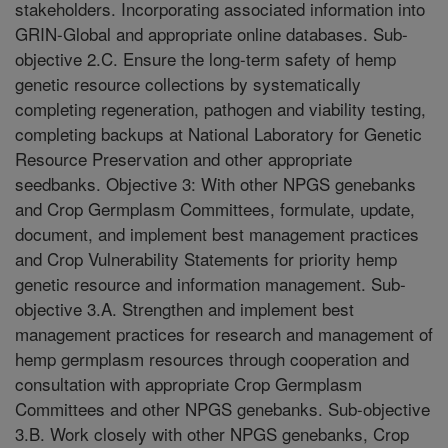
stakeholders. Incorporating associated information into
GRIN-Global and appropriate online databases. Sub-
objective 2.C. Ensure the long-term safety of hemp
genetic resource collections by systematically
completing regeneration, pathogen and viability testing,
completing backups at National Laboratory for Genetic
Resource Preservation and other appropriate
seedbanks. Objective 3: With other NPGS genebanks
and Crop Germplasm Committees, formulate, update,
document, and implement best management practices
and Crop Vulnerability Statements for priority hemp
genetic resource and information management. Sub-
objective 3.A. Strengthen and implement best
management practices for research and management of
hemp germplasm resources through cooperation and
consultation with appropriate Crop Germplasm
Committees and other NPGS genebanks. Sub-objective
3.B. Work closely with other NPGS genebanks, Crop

▬▬▬▬▬▬

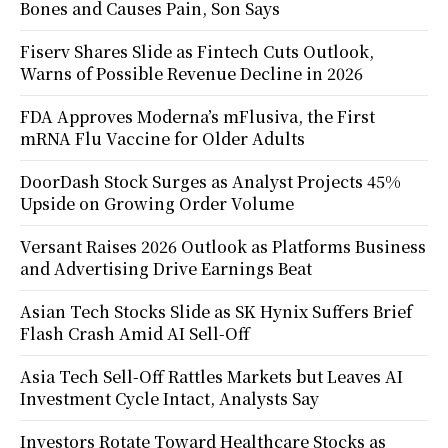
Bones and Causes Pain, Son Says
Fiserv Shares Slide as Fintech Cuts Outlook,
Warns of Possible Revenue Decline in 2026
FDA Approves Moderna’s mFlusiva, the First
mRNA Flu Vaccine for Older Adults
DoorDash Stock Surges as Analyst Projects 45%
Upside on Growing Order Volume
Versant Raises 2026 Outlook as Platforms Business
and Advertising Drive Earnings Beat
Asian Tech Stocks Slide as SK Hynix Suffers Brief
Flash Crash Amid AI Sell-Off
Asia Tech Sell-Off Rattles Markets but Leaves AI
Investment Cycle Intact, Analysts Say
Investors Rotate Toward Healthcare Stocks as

▬▬▬▬▬▬

» **Exercise description**
Would you please write out, exactly and with no other lines, the stretch of the listing above from the line containing "document, and implement" through the line containing "management practices for"?

» **Task response**
document, and implement best management practices
and Crop Vulnerability Statements for priority hemp
genetic resource and information management. Sub-
objective 3.A. Strengthen and implement best
management practices for research and management of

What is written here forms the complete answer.